While there isn’t anything inherently wrong, biased, or immoral about these programs itself, its decisions are simply colored by the data it is fed. This sadly will only mean that GPT-3 and other real-world data-powered models will only accentuate pre-existing socio-economic problems that the data is unknowingly recording.

There are also other concerns with models such as this. Though not significant, they pose similarly discouraging questions about further development.

The first being cost. It is estimated to have cost $4.6 million to train GPT-3. This simply isn’t sustainable and especially isn’t for smaller startups. As I have mentioned before, this barrier could mean that Big Tech extends the lead they have on AI development.

Another concern specific to GPT-3 is that it isn’t distinctly unique from previous models. It contains the same underlying architecture as its predecessor (GPT-2). This is like swapping out the bronze for titanium but still leaving in the ichor. What I mean by this is that GPT-3 isn’t as innovative as headlines make it out to be (even the OpenAI founder has said so) rather it is a strong testament to the power of brute force and incremental improvements.

Bottom Line

Even if GPT-3 isn’t distinctively different, it's a vastly superior model that is able to power previously unimaginable tasks. It marks a defining moment in AI development. I am also glad that with this, relevant questions about its future are being asked.

The lack of “innovation” is the least worrying claim. While costs are a concern, even this isn’t the largest problem. For me (and many in Silicon Valley) how GPT-3 models existing (socio-economic) problems through tainted data is the cause for greatest concern. I am worried that while we look at technology as an impartial medium, we may cast a blind eye to the unjust outcomes it may model from historically problematic data. There is still a lot of work that needs to be done in mitigating the potential misuse of such programs. However, I think that OpenAI must be given some credit for taken steps in the right direction. Not only have they delivered an impressive product but also done so in a (seemingly) safe way. I am aligned with their vision of delivering ethical and just AI. There aren’t many ideas as to how we can practically achieve this but for now, a conversation on this topic has begun.

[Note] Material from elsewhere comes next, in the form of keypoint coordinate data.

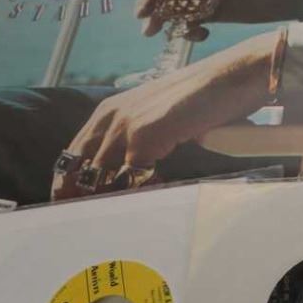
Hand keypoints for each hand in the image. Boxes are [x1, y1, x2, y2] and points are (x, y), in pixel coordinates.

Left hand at [51, 35, 272, 198]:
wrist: (233, 76)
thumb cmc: (205, 98)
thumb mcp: (160, 117)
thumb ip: (141, 141)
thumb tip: (134, 175)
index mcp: (109, 111)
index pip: (73, 156)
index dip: (69, 185)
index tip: (72, 209)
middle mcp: (110, 116)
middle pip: (77, 170)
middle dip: (78, 199)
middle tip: (87, 226)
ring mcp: (125, 125)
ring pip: (99, 178)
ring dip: (108, 201)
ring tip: (119, 220)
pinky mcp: (145, 135)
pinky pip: (130, 178)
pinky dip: (139, 194)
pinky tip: (156, 196)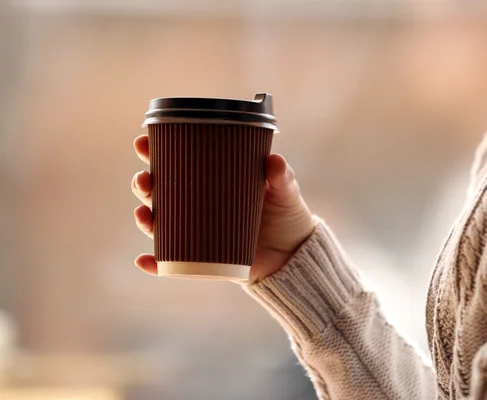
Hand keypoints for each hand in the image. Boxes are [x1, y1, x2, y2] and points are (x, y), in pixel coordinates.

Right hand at [131, 134, 316, 281]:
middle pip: (159, 192)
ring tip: (144, 214)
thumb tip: (273, 161)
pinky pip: (171, 264)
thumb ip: (282, 177)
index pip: (177, 163)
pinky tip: (143, 260)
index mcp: (211, 182)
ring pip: (160, 225)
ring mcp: (197, 233)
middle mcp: (197, 206)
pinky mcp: (201, 260)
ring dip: (144, 219)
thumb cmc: (286, 215)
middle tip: (144, 180)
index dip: (154, 152)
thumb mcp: (286, 193)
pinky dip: (155, 264)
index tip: (142, 142)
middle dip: (143, 184)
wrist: (294, 255)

While we need to make strides on that front, we need to immediately grapple with the implications programs such as these will have on jobs. These technologies will leave millions without a job and many scrambling in a new world with the promise of transformed jobs. This transitioning window will cause great uncertainty and significant discomfort for many. All of these point towards the need for UBI in a world where most human jobs become automatable. It is imperative that we avoid the unfortunate fate of the forgotten human soldiers of Crete.